September 09, 1992|By Frank D. Roylance | Frank D. Roylance,Staff Writer

Baltimore County school Superintendent Stuart Berger said yesterday that a pay increase for the county's teachers will be among his top priorities for the 1993-1994 education budget.

The teachers "haven't had a raise in three years. Everything is important, but we've just got to find a way to compensate them," Dr. Berger said.

However, Gov. William Donald Schaefer, who joined Dr. Berger and state school Superintendent Nancy S. Grasmick on an opening-day tour of Fort Garrison Elementary School, said the state's budget crisis, including a $500 million deficit, could further cut state aid to local schools.

"No budget won't be touched," he said.

Baltimore County teachers and other school employees had their last cost-of-living pay increase in January 1991 -- a 4 percent raise delayed until halfway through the school year. There were no cost-of-living raises for the 1991-1992 or 1992-1993 school years.

Last spring, teachers helped finance the county's budget deficits by giving up four days' pay through involuntary furloughs. Twelve-month employees lost five days' pay.

Any raises approved by the county school board must survive budget cuts by the county executive and the County Council at a time when both face cuts in state aid.

Mr. Schaefer, who handed out pencils to children as they got off the morning buses, said that barring an unexpected "groundswell" favoring a tax increase, the budget crisis would affect all quarters of state government, including local aid and education. He said he hoped the cuts would not be felt at the school level in areas such as classroom supplies.

Dr. Berger said he would "just have to wait and make the best" of whatever cuts the state passes along to the county.

Only "extraordinary circumstances" would lead to layoffs, he said, adding that "we really don't want to have furloughs."

A 20 percent cut in money to pay short-term substitute teachers and aides is among the cutbacks ordered this year to avoid other drastic cost-cutting measures.

School principals will fill the gap with "creative solutions," Dr. Berger said. For example, all members of the supervisory staff with teaching experience -- up to and including Dr. Berger -- will be asked to help fill in as substitutes.

At Fort Garrison, opening day appeared to go smoothly despite over flow enrollment. Principal Ann Glazer said she has 496 students in kindergarten through fifth grade this year, 26 more than last year and 140 more than the school was designed for.

"We just have to use every available space," she said.

Two classroom trailers and the school cafeteria, which doubles as a music room during some periods, are being used. And a storage room for books also is being used by small groups.

Jim Kraft, planning manager for the county schools, said 60 percent of the county's 94 elementary schools are filled beyond their intended capacities, with 4,000 students meeting in 156 trailer classrooms.

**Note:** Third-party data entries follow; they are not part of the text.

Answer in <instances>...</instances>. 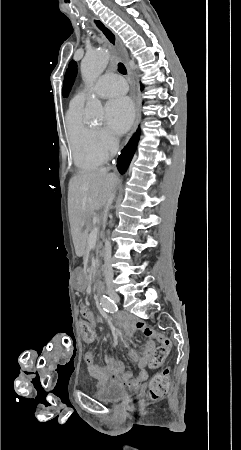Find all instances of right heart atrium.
<instances>
[{
    "mask_svg": "<svg viewBox=\"0 0 241 450\" xmlns=\"http://www.w3.org/2000/svg\"><path fill=\"white\" fill-rule=\"evenodd\" d=\"M95 135L99 136V139L101 141L102 144L108 146V147H115L116 145V140L111 137L109 134L107 135V138L105 140H102L100 138V135L98 131H94ZM104 145L101 146L100 150L105 154V155H109L110 153H112V151L110 149H108L107 147H105Z\"/></svg>",
    "mask_w": 241,
    "mask_h": 450,
    "instance_id": "1",
    "label": "right heart atrium"
}]
</instances>
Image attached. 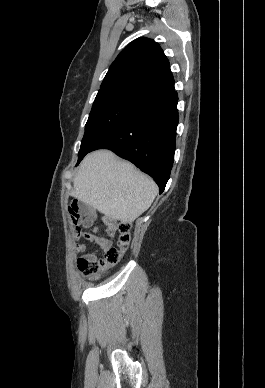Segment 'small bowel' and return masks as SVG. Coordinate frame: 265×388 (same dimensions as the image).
I'll return each mask as SVG.
<instances>
[{"label": "small bowel", "instance_id": "small-bowel-1", "mask_svg": "<svg viewBox=\"0 0 265 388\" xmlns=\"http://www.w3.org/2000/svg\"><path fill=\"white\" fill-rule=\"evenodd\" d=\"M96 217L95 213H90L87 217L86 223L90 224ZM103 223L106 226V232L108 235L113 236L116 231V226L113 220L109 217L103 218ZM96 229L93 232L86 234L85 239L95 244L101 250H108L110 247V241L104 237H99L95 234ZM76 251L84 252L86 251V246L84 244H79L76 246ZM83 258L90 260H97V254L95 252L86 253Z\"/></svg>", "mask_w": 265, "mask_h": 388}]
</instances>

Redistricting won't address the crowding at Fort Garrison because all neighboring schools are at or beyond capacity, he said. Construction of the 750-student Mays Chapel Elementary School at Padonia and Jenifer roads would bring relief to Fort Garrison and three neighboring schools.

Because cuts in state aid have delayed the school's construction for three years, the county has decided to ask voters for authority to borrow $8.4 million for the project. The money is part of a $46 million school bond issue on the November ballot, pared down from $91.5 million. If the bond issue passes, the Mays Chapel school could be built to open in September 1995. The referendum also will seek $2.2 million to buy 55 more portable classrooms.

During yesterday's tour, Mr. Schaefer spent some time answering students' questions in Carolyn Hubberman's fifth-grade class. Asked whether it was hard to be governor, he said it was "very difficult right now" because of the state's budget deficit.

"It used to be a nice job, but now it's not quite what it was," he said.

Asked whether he plans to run for any other office once he completes his term in 1994, Mr. Schaefer said, "Yes." But he added, "I don't know what I'm going to run for."